民国卅四年(一九四五年),中国抗日战争胜利,世界和平。我乃返乡回故居,进入第三重的客厅上,所供的灵牌果然有表兄、表姐、胞兄三个灵位,姑妈和嫂嫂拉着我的手,哭诉战争别后的经过!先是安慰她们,待她们停止哭泣时,我问表兄死时是否穿白府绸蓝条子的对襟短衫长裤呢?姑妈紧张的握着我的手说:“孩子你不会死吧!你怎么知道呢?”我说:“我看见他们哪!为什么不给表姐穿衣服呢?”姑妈又一遍的说:“孩子你不能死、你不会死,神明保佑孩子平安无事啊!”我告诉他们我去阴间看他们的经过!“已经是两年多前的事了!我现在不是好好的回来吗?”姑妈心神稍安,告诉我表兄断气时是穿蓝条白府绸短衫长裤。

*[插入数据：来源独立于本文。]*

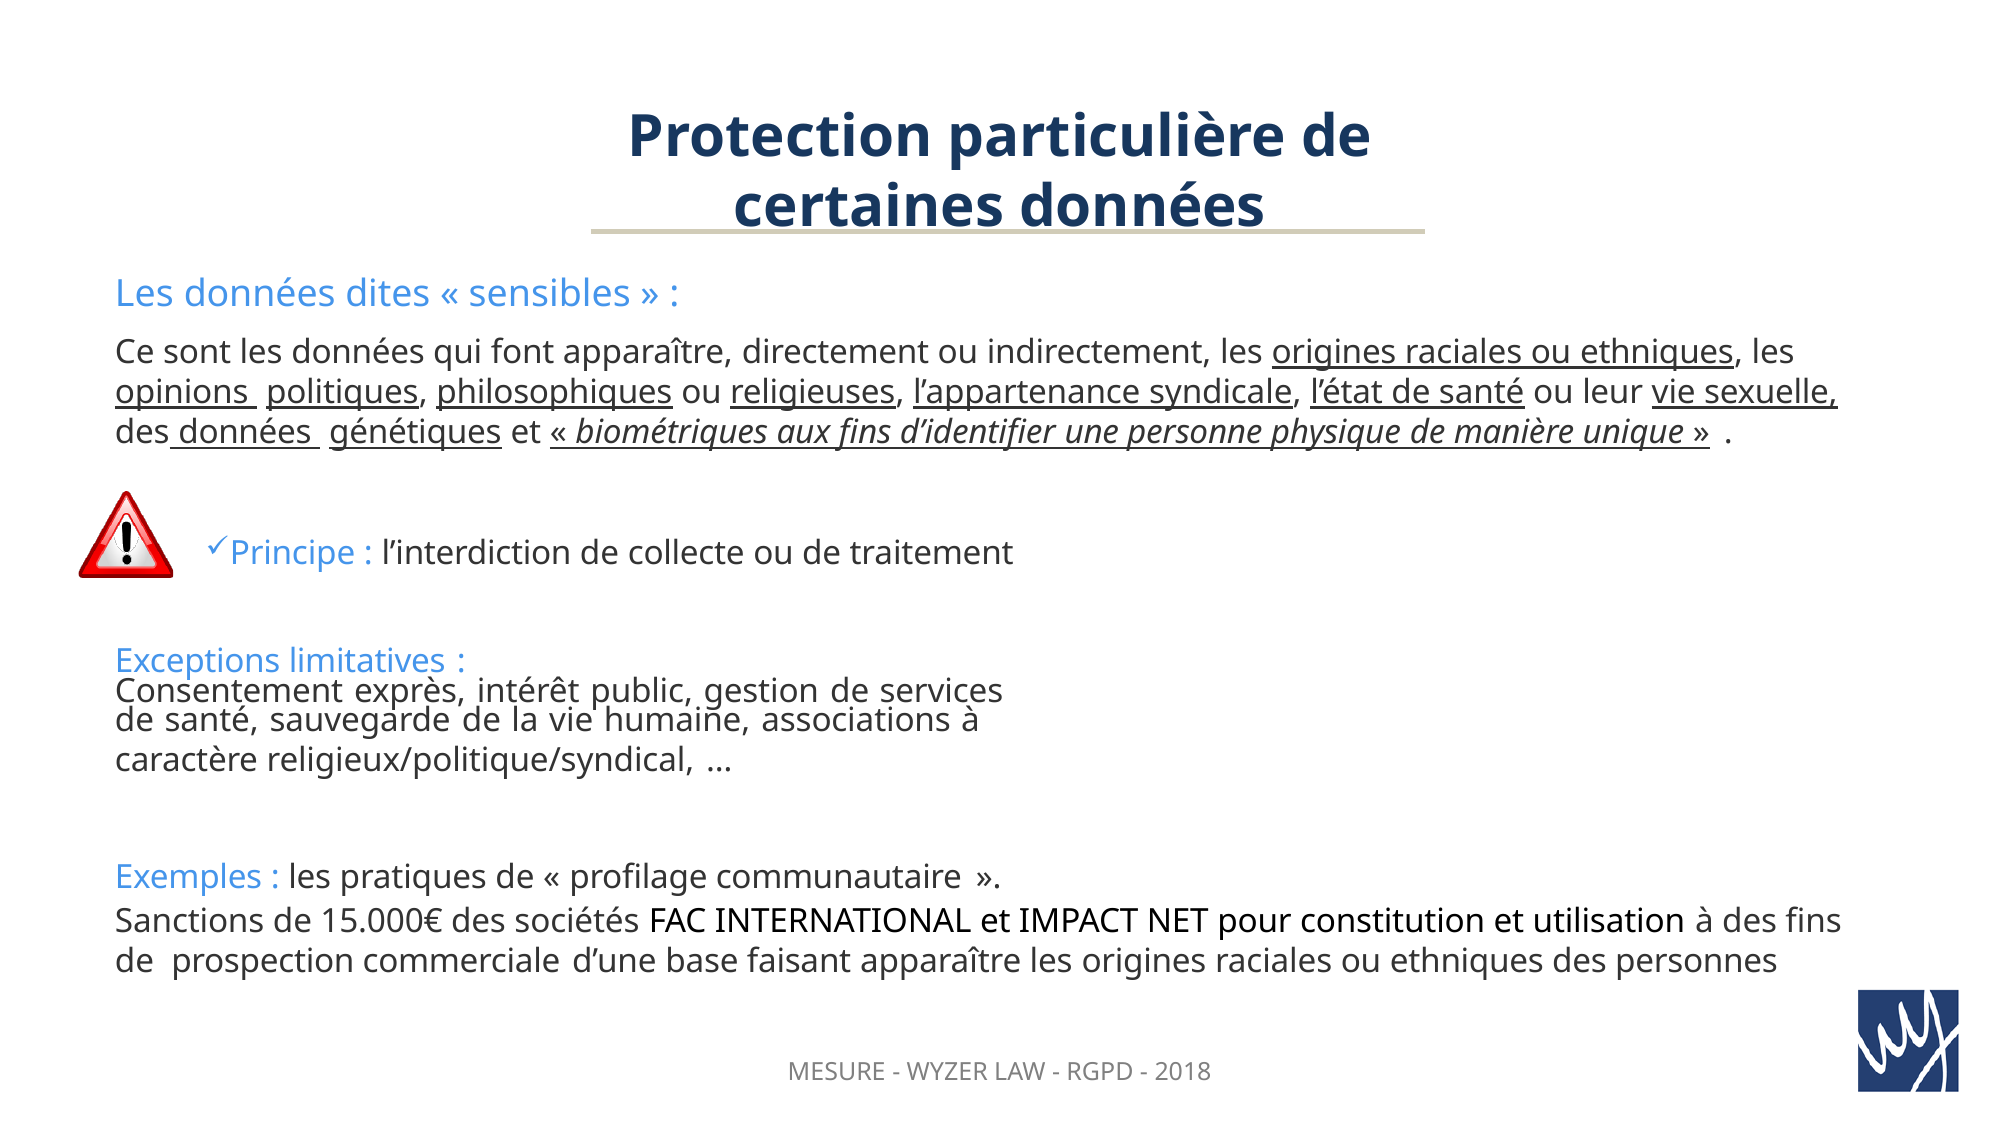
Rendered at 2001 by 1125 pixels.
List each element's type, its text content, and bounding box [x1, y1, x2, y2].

“表姐产后十几天,天气很热,要我给她洗头擦身。刚洗完头。将发梳好,正待洗身时,发觉好不对劲,急忙找块布给她盖着下体,就在此时断了气,过数天后,孩子也死了。不过装棺之前,我都给他们穿着寿衣袍,棺内铺盖得很好哇!他俩夫妻在同一月中去世的!”
表兄表姐原来是夫妻,也是姑妈的女儿、女婿,家中虽有钱,可是死后的穿戴、铺盖已无益于亡人了!生前虽是夫妻,死后由于业报不同,各居异地,互不相知了!母亲与妹妹好像在阴间过生活。唯有父亲生前念金刚经,并且打坐,秉承儒家精神教育女儿——“非礼勿言、非礼勿视、非礼勿听、非礼勿动”;“宁可人负我,不可我负人”;“以恕己之心恕人,以责人之心责己”等甚多,因受父母之教诲耳濡目染已成习惯。今日学佛虽无成就,但这些道理皆令我感觉自在,受用无穷。又因父亲生前学佛,故能与我相见相通,此与其他人尤为不同。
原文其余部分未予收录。